The Tom Bearden
|From: "Tom Bearden"
Subject: RE: Question
Date: Tue, 20 Mar 2001 23:26:42 -0600
Actually those were just steps along the way. It has turned out to be lots
more complicated. The real problem is that rigorously no observable -- none
whatsoever -- can or does persist in time, a priori, regardless of what is
in the physics books or electrical engineering books -- else we have to
discard quantum mechanics altogether. Observation is a d/dt operator
imposed on LLLT, and it yields a totally frozen instantaneous LLL snapshot
at one single moment.
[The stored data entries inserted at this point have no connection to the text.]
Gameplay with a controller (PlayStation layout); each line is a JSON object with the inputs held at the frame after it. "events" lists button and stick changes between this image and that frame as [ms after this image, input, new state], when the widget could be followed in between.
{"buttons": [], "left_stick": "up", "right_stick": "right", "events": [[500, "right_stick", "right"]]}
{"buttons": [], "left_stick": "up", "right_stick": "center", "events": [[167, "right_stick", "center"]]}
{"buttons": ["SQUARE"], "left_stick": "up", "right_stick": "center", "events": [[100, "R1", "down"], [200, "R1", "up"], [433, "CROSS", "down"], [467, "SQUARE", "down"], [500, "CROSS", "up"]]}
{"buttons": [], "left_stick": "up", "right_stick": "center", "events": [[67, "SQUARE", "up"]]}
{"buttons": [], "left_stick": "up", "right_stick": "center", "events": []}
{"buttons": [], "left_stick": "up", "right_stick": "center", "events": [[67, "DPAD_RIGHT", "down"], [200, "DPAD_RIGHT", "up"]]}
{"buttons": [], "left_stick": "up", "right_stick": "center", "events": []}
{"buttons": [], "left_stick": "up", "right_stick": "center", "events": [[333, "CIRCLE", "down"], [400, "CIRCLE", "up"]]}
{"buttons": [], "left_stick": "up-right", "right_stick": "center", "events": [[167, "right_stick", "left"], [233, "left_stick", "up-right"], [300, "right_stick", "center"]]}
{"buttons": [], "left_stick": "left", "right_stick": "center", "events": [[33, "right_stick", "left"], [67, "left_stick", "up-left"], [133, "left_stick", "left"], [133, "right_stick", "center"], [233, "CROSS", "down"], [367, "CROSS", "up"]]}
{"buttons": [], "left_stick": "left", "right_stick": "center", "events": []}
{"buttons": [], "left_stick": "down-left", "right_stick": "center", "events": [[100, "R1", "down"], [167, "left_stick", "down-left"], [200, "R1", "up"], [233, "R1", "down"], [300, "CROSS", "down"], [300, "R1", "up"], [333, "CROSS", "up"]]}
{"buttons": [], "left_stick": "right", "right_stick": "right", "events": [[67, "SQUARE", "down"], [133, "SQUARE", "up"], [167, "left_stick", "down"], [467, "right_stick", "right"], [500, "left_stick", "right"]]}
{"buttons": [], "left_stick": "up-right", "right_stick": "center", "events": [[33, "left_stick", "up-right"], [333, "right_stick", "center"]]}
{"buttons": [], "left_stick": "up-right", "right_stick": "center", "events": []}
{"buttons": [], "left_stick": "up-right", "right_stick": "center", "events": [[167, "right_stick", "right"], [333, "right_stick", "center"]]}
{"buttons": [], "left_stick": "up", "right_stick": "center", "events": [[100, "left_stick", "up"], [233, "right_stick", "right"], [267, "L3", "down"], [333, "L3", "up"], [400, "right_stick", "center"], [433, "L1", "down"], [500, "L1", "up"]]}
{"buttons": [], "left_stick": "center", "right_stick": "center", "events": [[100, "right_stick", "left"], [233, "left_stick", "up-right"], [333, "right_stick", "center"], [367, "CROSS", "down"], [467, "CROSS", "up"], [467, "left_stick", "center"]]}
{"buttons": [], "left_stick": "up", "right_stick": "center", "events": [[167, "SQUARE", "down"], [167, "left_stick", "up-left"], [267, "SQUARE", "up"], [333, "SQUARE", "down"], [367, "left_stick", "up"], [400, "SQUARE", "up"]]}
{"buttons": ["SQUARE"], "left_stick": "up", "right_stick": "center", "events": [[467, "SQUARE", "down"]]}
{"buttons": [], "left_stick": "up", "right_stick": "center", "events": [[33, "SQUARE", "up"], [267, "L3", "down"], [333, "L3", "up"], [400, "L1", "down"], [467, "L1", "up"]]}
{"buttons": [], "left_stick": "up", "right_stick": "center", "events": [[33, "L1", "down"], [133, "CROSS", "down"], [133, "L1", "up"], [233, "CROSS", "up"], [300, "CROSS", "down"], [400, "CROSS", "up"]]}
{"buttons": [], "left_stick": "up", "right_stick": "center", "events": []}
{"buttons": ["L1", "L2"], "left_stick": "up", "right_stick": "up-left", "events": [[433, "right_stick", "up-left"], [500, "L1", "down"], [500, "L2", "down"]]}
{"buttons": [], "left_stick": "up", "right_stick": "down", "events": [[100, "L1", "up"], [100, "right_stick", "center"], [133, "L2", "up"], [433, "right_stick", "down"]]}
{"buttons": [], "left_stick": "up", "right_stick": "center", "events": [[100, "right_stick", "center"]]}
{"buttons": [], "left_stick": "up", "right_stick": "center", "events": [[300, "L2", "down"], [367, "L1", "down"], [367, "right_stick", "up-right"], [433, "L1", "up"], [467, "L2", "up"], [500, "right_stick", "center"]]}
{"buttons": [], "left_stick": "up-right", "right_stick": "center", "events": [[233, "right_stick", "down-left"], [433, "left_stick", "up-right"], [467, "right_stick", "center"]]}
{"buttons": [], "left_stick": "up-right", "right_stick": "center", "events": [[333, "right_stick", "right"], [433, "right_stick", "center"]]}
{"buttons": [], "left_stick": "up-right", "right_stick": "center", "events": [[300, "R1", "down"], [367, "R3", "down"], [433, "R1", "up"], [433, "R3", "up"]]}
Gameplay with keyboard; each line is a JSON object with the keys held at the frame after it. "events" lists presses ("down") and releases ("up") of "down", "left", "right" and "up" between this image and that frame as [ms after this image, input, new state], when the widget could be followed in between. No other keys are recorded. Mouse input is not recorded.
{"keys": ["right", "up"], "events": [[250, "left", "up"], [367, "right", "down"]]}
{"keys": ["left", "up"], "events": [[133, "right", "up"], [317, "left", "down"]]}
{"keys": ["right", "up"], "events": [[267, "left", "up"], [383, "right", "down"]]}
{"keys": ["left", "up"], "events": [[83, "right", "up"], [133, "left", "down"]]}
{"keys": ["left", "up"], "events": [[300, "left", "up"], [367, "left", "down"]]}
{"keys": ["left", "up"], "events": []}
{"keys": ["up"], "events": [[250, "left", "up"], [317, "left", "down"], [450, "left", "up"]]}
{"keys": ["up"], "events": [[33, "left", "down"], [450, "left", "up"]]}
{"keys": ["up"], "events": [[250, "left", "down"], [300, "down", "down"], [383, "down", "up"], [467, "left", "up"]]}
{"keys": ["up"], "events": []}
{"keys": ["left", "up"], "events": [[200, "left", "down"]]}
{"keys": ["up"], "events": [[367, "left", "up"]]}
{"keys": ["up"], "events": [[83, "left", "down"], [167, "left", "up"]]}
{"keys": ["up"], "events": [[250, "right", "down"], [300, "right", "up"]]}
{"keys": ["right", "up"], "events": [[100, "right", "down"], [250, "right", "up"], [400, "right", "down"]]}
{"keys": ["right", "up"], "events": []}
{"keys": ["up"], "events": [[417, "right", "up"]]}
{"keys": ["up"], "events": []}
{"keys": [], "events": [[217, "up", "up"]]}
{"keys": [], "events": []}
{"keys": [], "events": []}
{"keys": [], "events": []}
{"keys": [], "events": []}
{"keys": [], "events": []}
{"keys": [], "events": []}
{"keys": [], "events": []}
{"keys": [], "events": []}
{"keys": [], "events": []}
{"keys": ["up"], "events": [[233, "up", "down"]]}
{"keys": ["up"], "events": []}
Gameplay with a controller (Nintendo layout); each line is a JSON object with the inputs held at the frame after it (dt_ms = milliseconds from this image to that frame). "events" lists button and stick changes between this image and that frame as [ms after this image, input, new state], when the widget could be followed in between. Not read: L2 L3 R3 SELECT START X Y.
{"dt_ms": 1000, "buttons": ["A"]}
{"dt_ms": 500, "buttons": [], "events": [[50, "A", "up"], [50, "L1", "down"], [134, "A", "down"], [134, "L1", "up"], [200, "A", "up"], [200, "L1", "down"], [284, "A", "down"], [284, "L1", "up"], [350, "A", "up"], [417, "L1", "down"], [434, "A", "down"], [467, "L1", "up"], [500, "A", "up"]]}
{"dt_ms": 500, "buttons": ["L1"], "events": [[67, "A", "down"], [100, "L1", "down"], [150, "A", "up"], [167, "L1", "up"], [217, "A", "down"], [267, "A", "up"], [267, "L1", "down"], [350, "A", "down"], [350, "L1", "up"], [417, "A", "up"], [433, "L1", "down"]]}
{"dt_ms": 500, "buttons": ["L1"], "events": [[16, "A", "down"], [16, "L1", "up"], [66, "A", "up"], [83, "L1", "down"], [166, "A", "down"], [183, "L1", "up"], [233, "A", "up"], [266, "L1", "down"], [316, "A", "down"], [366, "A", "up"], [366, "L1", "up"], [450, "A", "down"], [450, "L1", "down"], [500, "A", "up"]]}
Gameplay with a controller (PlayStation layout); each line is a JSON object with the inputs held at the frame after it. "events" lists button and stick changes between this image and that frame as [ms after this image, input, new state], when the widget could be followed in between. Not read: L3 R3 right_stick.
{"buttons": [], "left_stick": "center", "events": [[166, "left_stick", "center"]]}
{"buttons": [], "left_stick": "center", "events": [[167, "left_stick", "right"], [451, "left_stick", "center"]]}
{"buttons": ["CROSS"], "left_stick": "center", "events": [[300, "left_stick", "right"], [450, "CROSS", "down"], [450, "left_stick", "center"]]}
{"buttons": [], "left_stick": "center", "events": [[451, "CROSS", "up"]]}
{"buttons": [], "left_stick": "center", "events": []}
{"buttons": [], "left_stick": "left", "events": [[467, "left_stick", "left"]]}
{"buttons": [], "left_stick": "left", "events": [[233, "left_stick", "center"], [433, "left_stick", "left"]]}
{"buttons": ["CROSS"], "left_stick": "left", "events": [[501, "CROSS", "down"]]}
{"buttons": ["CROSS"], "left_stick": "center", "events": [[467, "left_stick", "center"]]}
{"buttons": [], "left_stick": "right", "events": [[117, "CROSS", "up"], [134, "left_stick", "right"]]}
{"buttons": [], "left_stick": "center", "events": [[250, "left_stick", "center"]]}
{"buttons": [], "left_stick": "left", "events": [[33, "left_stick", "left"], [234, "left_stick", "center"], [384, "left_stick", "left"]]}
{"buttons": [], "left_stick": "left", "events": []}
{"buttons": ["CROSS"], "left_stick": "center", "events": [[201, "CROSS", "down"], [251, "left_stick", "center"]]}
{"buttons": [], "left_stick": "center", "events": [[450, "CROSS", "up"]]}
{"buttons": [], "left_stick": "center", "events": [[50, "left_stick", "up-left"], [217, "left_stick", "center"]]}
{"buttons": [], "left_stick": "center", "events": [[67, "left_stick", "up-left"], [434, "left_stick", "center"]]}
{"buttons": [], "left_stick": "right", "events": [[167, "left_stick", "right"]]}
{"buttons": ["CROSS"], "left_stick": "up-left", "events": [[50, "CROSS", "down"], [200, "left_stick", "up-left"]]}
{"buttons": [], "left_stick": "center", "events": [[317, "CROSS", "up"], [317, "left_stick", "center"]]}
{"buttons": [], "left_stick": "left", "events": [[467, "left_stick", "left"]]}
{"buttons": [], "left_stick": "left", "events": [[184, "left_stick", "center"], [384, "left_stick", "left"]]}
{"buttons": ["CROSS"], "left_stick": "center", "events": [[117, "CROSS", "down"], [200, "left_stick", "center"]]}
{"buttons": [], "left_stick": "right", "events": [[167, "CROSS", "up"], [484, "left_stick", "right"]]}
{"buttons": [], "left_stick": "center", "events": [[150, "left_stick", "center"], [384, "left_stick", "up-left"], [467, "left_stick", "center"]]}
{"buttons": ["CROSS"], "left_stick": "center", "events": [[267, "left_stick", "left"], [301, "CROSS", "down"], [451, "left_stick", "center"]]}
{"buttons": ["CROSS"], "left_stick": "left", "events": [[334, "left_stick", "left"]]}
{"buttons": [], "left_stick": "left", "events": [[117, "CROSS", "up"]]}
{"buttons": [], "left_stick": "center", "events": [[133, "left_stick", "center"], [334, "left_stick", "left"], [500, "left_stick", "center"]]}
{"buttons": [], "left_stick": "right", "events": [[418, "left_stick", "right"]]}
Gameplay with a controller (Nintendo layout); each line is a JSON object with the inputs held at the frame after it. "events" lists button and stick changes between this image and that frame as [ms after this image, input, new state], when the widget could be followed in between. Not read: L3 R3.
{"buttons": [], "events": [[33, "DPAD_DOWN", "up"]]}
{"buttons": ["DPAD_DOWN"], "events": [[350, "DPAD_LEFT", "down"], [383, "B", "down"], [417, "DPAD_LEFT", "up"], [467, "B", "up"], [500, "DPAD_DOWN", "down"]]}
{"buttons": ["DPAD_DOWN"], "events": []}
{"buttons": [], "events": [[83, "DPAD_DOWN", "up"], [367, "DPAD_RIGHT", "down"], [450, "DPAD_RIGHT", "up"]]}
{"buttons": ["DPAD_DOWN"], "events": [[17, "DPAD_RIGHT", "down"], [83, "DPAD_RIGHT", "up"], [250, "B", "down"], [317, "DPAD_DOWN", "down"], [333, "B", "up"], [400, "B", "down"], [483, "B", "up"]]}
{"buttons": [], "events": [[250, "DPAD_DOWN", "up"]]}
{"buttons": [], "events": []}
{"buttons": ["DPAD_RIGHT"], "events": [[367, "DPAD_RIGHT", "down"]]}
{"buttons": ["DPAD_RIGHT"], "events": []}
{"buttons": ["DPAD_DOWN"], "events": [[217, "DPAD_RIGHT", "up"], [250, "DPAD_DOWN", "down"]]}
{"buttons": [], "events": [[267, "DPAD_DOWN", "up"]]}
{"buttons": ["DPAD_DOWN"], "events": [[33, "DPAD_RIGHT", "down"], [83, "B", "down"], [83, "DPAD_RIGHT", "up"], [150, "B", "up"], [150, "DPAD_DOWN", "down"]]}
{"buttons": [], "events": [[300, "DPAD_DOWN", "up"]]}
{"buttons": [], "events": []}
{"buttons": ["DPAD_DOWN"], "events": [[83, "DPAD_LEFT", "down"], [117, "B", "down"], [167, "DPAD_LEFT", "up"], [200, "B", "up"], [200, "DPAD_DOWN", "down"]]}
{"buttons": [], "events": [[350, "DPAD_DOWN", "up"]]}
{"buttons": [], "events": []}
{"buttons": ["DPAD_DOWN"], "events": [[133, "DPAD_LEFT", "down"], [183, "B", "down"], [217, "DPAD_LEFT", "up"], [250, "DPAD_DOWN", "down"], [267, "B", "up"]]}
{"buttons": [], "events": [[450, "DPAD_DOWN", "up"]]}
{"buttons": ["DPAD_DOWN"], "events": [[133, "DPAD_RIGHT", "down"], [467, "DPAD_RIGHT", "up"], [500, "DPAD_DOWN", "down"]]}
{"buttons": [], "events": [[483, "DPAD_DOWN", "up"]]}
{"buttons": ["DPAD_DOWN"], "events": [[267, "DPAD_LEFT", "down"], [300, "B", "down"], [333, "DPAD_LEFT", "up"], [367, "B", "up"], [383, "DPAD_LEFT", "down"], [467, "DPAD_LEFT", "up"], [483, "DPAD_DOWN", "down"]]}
Time is not an observable in quantum mechanics, not
even in theory. It is just a parameter. And yes, the quantum physicists
themselves violate their own prescription for what observation does and an
observable is! They themselves mistakenly continue to use the notion that
"observables persist as such". Not so at all, from first principles.
In physics, this is perhaps the greatest non sequitur that is ubiquitously
used: the notion that observables persist, or travel, etc.
Actually this was a great problem of the ancient philosophers, called the
"problem of change". Heraclitus said it more or less like this: "For a
thing to change, it has to turn into something else. But how can a thing be
itself and something else also?" So he concluded that change was an
illusion. Other philosophers (most of them) just went on assuming the
identity of opposites, which of course violates all three of Aristotle's
laws. However, many of the philosophers referred to this problem as "the
accursed necessity for the identity of opposites".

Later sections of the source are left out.